▸ What you need to do
a. Answer from the text on mental illness misconceptions:
(i) Which people in the general population are most likely to engage in violent acts?
(ii) Which condition is said to have higher rates of suicide than the general population?
(iii) What kind of condition is a mental disorder said to be?
b. Render this sentence from the text on mental illness misconceptions in Spanish: "Most people with mental health problems do not commit violent acts or crimes, and most violent acts are not committed by people with mental illness."

▸ Page text

---+---

Having a substance use disorder is miserable, lonely, and shameful. No one chooses that.

6. People with mental illness are violent.

Misconception!

Having a mental illness does not make someone more likely to commit a crime or act of violence, especially if that person is following treatment recommendations for psychotherapy, medication, etc. Rather, biolocial, psychological, and environmental factors are associated with violent behavior. In the general population, younger males in lower socioeconomic classes with lower levels of education and employment are the most likely to engage in violent acts, not persons with mental illness.

While the media would have us believe that mental illness is at the root of every mass shooting, this isn’t the case. Most people with mental health problems do not commit violent acts or crimes, and most violent acts are not committed by people with mental illness. It’s also true that persons with severe mental illness are more likely to be victims of crime.

Moreover, individuals with mental illness are more likely to die by suicide. Persons with schizophrenia have higher rates of suicide than the general population. Depression, bipolar disorder, and borderline personality disorder are also linked to suicide.

A mental disorder is a medical condition; having weak morals is a personality trait, and while it seems mentally sick, it’s not fair to compare a lack of morals to a condition like depression or anxiety.

7. Mental illness is the same thing as mental retardation.

Misconception!

---+---

▸ Exercise data
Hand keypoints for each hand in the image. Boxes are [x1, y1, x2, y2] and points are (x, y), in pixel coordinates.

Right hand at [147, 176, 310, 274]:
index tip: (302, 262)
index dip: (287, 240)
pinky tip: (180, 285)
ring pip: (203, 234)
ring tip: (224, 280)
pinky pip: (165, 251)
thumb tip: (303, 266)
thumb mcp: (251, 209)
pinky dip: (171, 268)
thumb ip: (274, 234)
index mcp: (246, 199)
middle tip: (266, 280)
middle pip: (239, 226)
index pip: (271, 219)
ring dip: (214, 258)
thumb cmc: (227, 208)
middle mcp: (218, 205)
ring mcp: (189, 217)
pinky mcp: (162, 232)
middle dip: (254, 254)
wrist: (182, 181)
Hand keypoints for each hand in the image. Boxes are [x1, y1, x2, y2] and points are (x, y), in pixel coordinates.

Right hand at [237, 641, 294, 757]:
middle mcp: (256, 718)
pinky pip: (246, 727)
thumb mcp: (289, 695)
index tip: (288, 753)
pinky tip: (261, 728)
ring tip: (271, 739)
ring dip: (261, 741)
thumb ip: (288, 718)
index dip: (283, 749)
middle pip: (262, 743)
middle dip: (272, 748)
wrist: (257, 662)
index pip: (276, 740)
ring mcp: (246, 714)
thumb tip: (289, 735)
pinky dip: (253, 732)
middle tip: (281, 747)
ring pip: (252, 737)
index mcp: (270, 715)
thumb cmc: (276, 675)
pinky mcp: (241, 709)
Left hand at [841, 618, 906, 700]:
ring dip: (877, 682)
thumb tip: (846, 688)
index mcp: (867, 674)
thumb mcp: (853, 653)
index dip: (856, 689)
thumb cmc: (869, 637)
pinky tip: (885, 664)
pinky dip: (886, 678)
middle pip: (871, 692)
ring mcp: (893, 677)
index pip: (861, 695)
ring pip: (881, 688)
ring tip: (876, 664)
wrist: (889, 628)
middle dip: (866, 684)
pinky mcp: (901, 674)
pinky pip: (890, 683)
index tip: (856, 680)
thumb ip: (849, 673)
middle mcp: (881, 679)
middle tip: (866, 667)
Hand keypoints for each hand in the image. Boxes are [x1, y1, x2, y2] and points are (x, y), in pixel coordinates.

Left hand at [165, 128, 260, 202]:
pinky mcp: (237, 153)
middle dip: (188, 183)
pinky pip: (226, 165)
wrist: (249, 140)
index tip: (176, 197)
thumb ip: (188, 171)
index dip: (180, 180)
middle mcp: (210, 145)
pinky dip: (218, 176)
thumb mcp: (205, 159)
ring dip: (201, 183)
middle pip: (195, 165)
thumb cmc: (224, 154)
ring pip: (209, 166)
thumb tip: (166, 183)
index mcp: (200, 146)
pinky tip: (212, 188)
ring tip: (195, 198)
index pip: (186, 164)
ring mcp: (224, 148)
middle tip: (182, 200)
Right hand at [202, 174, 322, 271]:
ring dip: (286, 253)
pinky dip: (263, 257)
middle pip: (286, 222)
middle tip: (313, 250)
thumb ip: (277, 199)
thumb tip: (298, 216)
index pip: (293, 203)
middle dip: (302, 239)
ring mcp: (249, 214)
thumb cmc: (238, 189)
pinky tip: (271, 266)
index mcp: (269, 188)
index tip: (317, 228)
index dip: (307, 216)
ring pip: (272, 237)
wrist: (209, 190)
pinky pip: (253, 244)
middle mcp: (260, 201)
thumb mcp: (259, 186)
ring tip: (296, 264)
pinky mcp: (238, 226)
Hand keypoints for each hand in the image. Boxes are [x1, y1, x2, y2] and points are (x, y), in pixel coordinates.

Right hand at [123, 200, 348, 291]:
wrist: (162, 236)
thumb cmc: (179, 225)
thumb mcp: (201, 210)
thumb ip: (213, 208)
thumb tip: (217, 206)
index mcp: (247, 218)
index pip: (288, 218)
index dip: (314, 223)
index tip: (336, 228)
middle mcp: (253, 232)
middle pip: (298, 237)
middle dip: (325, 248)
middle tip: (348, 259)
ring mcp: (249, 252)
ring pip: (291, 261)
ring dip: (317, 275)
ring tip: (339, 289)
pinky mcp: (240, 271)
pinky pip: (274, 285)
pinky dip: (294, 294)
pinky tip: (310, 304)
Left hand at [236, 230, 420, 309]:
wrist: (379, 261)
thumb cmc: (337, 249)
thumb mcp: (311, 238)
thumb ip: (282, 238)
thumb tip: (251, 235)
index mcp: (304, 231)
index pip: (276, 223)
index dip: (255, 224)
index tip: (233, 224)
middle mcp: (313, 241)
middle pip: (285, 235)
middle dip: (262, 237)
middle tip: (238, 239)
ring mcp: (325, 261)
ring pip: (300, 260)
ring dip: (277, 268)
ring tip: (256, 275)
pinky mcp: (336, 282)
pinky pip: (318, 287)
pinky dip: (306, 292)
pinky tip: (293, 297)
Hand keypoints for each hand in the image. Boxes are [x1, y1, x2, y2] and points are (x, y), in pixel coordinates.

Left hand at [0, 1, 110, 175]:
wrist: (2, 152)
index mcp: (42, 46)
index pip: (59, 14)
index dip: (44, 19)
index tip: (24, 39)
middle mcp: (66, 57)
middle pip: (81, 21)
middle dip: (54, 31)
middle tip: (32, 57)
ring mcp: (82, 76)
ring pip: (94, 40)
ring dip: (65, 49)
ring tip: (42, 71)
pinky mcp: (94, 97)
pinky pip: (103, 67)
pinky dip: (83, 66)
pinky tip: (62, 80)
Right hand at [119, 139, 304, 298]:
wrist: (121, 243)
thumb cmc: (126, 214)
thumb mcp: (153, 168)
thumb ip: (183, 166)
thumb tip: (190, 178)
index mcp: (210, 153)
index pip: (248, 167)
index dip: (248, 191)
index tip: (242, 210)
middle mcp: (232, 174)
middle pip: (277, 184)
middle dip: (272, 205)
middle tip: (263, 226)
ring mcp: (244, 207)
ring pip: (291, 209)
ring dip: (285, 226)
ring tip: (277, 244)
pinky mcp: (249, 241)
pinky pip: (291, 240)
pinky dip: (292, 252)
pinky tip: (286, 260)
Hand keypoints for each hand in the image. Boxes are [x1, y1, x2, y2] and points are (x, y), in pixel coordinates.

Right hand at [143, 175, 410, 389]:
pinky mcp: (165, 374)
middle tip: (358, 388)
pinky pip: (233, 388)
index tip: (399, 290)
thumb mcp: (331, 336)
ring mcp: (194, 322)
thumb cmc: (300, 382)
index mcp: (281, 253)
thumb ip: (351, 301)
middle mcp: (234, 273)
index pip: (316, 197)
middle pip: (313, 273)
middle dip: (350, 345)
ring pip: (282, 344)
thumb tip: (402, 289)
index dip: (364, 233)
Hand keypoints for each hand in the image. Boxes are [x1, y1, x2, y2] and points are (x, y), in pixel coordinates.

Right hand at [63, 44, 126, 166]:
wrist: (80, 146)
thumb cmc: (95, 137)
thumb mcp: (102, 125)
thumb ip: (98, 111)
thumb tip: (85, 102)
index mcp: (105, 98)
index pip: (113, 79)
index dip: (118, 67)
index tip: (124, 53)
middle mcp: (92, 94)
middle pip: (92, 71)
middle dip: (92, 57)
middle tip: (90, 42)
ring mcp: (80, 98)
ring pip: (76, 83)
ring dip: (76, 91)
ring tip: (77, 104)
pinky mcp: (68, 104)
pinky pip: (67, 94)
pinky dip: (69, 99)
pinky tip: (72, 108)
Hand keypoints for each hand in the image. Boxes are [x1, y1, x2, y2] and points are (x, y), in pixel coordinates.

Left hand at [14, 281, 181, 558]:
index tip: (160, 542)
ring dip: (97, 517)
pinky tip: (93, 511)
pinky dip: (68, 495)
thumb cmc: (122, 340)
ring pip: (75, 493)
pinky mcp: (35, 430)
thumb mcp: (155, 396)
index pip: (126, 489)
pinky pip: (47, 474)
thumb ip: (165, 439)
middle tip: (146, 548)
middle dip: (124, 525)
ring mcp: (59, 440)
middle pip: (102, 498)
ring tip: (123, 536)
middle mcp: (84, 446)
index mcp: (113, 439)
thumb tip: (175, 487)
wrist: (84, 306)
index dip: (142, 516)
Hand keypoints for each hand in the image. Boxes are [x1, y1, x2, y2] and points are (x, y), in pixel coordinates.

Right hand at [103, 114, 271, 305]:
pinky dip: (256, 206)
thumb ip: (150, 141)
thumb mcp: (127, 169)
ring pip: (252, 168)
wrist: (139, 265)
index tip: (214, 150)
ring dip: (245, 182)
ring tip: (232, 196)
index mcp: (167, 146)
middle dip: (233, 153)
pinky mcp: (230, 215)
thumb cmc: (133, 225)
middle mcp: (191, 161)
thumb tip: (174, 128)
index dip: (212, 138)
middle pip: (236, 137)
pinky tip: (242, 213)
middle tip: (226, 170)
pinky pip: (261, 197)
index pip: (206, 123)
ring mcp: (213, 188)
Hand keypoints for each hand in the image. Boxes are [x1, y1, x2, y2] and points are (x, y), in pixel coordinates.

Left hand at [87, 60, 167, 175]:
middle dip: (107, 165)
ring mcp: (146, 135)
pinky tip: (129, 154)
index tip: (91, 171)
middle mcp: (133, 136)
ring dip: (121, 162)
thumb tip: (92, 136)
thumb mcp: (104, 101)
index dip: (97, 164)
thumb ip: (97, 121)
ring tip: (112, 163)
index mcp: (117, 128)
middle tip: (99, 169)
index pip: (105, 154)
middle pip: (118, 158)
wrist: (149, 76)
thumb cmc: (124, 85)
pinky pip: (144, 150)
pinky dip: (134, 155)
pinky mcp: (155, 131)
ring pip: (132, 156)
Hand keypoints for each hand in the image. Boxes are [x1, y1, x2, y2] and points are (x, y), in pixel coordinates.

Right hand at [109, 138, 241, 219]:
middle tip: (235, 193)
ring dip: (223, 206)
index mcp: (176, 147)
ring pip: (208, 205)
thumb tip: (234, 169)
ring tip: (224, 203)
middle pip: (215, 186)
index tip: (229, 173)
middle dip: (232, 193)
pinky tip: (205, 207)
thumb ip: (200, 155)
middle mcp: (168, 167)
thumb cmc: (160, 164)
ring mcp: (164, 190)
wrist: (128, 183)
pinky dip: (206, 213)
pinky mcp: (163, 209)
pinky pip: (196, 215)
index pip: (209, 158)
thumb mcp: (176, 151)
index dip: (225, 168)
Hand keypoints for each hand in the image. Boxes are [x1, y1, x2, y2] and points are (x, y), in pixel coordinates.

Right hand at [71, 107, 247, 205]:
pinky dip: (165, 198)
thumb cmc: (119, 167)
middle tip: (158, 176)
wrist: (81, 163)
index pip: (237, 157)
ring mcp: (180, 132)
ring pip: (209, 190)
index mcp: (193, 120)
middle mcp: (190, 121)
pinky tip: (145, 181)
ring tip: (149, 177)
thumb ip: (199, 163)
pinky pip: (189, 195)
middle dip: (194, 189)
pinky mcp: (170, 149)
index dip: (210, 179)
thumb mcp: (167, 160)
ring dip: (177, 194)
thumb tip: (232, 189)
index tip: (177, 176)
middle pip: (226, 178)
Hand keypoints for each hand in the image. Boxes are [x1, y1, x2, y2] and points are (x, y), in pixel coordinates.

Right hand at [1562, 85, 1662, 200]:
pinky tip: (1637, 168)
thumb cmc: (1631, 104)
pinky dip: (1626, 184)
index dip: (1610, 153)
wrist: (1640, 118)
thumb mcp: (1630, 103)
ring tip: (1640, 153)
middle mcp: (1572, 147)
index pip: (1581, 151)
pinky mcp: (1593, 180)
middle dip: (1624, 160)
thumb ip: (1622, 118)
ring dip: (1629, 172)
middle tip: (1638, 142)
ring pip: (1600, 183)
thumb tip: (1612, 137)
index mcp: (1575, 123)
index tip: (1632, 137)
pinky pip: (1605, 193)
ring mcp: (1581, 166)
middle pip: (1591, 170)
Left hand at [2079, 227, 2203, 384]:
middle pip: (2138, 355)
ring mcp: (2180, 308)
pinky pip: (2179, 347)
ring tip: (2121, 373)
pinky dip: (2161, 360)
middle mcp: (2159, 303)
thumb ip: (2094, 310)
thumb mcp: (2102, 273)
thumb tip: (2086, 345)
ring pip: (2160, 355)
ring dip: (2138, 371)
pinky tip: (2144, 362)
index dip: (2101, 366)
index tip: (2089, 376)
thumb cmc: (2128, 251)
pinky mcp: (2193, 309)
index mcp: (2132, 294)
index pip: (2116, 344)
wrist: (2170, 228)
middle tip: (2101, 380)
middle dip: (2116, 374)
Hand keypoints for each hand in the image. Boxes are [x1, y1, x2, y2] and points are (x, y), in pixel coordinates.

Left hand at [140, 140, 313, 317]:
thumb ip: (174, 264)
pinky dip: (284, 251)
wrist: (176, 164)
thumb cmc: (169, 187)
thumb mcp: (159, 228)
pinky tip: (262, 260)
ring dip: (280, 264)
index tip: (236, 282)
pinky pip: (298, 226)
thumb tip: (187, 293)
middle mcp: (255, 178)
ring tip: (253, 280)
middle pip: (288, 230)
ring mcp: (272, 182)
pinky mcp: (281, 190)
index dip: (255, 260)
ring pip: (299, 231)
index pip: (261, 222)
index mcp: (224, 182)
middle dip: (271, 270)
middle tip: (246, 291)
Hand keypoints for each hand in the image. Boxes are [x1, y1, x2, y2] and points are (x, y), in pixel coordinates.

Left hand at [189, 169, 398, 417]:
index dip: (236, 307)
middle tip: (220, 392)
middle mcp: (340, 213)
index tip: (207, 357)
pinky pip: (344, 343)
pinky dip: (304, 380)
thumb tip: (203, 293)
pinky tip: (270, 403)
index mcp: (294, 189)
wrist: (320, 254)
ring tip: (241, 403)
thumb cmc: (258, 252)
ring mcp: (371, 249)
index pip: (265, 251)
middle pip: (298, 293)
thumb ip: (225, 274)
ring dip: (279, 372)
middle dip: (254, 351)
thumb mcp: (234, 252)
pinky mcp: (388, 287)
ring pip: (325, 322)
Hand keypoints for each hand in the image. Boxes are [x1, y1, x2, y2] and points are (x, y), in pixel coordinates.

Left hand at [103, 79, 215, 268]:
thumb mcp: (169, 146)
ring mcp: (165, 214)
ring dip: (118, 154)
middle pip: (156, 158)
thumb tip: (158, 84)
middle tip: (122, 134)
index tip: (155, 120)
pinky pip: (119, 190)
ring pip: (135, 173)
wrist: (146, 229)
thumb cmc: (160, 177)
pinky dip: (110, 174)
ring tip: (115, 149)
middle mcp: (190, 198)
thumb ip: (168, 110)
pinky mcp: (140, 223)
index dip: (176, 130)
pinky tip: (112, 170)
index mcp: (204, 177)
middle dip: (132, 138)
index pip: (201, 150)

---+---

▸ Answers to this exercise
a.
(i) Younger males in lower socioeconomic classes with lower levels of education and employment.
(ii) Schizophrenia.
(iii) A medical condition.

b. La mayoría de las personas con problemas de salud mental no cometen actos violentos ni delitos, y la mayoría de los actos violentos no son cometidos por personas con enfermedades mentales.